Gemini 1.5 Flash provides the most reliable content while ChatGPT-4o offers the highest readability for patient education on meniscal tears

Çakmur, Başar; Koluman, Ali; Çiftçi, Mehmet; Aloğlu Çiftçi, Ebru; ZİROĞLU, NEZİH

doi:10.1002/ksa.70247

Gemini 1.5 Flash provides the most reliable content while ChatGPT-4o offers the highest readability for patient education on meniscal tears

Çakmur B. B., Koluman A. C., Çiftçi M. U., Aloğlu Çiftçi E., ZİROĞLU N.

Knee Surgery, Sports Traumatology, Arthroscopy, cilt.34, sa.3, ss.1141-1149, 2026 (SCI-Expanded, Scopus)
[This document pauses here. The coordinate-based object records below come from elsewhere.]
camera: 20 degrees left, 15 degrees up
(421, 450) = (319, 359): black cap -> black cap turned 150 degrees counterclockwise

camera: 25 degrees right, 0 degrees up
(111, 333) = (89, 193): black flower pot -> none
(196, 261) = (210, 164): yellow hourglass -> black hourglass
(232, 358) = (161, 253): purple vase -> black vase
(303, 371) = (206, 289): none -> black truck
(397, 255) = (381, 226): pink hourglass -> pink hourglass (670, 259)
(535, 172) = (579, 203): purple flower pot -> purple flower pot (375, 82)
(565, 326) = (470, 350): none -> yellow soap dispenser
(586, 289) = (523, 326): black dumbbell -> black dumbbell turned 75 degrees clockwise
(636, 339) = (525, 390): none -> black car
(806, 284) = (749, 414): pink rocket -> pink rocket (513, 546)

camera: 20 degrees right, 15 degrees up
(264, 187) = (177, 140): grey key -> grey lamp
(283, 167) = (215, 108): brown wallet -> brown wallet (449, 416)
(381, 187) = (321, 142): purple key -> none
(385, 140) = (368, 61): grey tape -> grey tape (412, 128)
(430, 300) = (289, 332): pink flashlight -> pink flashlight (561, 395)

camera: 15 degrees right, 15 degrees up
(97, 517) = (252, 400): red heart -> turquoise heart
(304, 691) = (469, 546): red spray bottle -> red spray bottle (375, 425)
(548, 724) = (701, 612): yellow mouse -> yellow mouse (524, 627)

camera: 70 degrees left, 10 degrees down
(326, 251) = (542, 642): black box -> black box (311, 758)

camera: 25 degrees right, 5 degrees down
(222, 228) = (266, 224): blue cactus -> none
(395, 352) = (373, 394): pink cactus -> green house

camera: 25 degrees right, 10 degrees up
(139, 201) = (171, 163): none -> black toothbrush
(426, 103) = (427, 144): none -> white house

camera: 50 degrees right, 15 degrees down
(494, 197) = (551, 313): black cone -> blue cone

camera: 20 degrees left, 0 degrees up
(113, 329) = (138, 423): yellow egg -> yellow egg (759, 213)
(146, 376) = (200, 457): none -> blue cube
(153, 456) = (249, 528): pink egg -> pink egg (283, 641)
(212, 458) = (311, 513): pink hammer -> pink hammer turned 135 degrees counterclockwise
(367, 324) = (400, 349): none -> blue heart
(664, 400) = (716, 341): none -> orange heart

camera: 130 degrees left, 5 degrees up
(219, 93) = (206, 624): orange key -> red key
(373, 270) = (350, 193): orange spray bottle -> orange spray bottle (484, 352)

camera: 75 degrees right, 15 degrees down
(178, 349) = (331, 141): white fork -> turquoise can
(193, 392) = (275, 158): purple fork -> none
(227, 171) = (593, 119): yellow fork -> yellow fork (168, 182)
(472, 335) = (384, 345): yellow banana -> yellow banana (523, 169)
Yayın Türü: Makale / Tam Makale
Cilt numarası: 34 Sayı: 3
Basım Tarihi: 2026
Doi Numarası: 10.1002/ksa.70247
Dergi Adı: Knee Surgery, Sports Traumatology, Arthroscopy
Derginin Tarandığı İndeksler: Science Citation Index Expanded (SCI-EXPANDED), Scopus, CINAHL, MEDLINE
Sayfa Sayıları: ss.1141-1149
Anahtar Kelimeler: ChatGPT, DeepSeek, Gemini, large language models, meniscal tear, patient education
Acıbadem Mehmet Ali Aydınlar Üniversitesi Adresli: Evet

Özet

Purpose: The aim of this study was to comparatively evaluate the responses generated by three advanced artificial intelligence (AI) models, ChatGPT-4o (OpenAI), Gemini 1.5 Flash (Google) and DeepSeek-V3, to frequently asked patient questions about meniscal tears in terms of reliability, usefulness, quality, and readability. Methods: Responses from three AI chatbots, ChatGPT-4o (OpenAI), Gemini 1.5 Flash (Google) and DeepSeek-V3 (DeepSeek AI), were evaluated for 20 common patient questions regarding meniscal tears. Three orthopaedic specialists independently scored reliability and usefulness on 7-point Likert scales and overall response quality using the 5-point Global Quality Scale. Readability was analysed with six established indices. Inter-rater agreement was examined with intraclass correlation coefficients (ICCs) and Fleiss’ Kappa, while between-model differences were tested using Kruskal–Wallis and ANOVA with Bonferroni adjustment. Results: Gemini 1.5 Flash achieved the highest reliability, significantly outperforming both GPT-4o and DeepSeek-V3 (p = 0.001). While usefulness scores were broadly similar, Gemini was superior to DeepSeek-V3 (p = 0.045). Global Quality Scale scores did not differ significantly among models. In contrast, GPT-4o consistently provided the most readable content (p < 0.001). Inter-rater reliability was excellent across all evaluation domains (ICC > 0.9). Conclusion: All three AI models generated high-quality educational content regarding meniscal tears. Gemini 1.5 Flash demonstrated the highest reliability and usefulness, while GPT-4o provided significantly more readable responses. These findings highlight the trade-off between reliability and readability in AI-generated patient education materials and emphasise the importance of physician oversight to ensure safe, evidence-based integration of these tools into clinical practice. Level of Evidence: Level V, observation-based, expert opinion-based, or in vitro/artificial intelligence model evaluation.